Fu un gran sacrificio, non tanto perché nei letti delle camerate non c’erano lenzuola e dormivamo imballati in coperte militari e mangiavano in specie di bozzere di alluminio, ma, soprattutto, perché non potevo sopportare la mancanza di libertà. Così cominciai ad agitarmi e alla fine dell’anno mi espulsero.
Siccome a scuola ero stato promosso, l’anno dopo trovai una, vecchietta che mi prese in casa facendomi pagare pochissimo. Comunque i miei si indebitarono. A scuola andavo bene, ma ero inquieto, così, al terzo anno ne combinai una più grossa delle altre e, all’inizio del secondo trimestre, fui espulso.

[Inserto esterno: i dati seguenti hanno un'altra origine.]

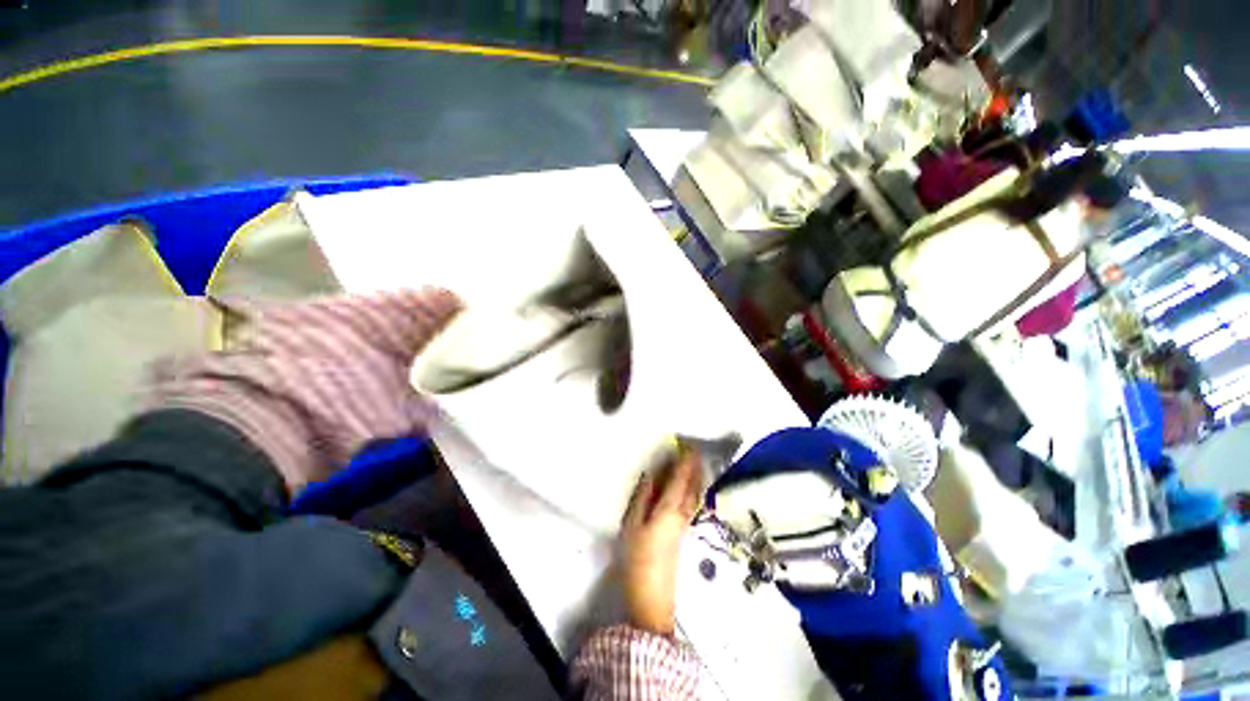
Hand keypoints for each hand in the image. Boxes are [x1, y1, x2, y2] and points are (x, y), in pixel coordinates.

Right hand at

Allora mi consigliarono di andare al Liceo Artistico a Firenze, dove ripartii da capo.
Penso che succeda a tutti di ricordare con tenerezza una professoressa o un professore che si è stimato ed al quale si è voluto bene. Ma nel caso mio, il rapporto che avevo con il prof. Giulianetti era una cosa diversa. Per esempio, non mi fece mai un complimento, ma quello che fece per me, lo poteva fare solo un padre generoso e severo. E anche un padre preoccupato, visto che conosceva bene il mio temperamento.
Non aveva torto: io, infatti, non riuscii a stare tranquillo e a non combinare guai. Certo, era un periodo duro quello, ed io avevo avuto un' infanzia difficile e una natura inquieta ma, nonostante questo, a distanza di tanti anni, quando penso a lui, i ricordi arrivano nitidi, ma purtroppo, accompagnati anche dai rimorsi.
Qualche tempo fa, ho parlato di lui con un mio amico di classe. Mi ricordava quella volta che ci eravamo organizzati per andare a fare una partitella. C’era lo sciopero degli autobus e i professori non potevano venire. Stavamo per incominciare, quando un rumore martellante ci fece voltare verso la chiesa del Padreterno. Un trattore era sbucato da dietro la curva. Ci guardammo perplessi, poi uno disse: “Nooo! Voi vedé che è il prof. Giulianetti?“ Dieci minuti dopo eravamo tutti in classe.
Leggendo quello che ha scritto la figlia Maristella, sarà anche una famiglia strana, come titolava Elbareport, ma è anche una famiglia molto, ma molto speciale.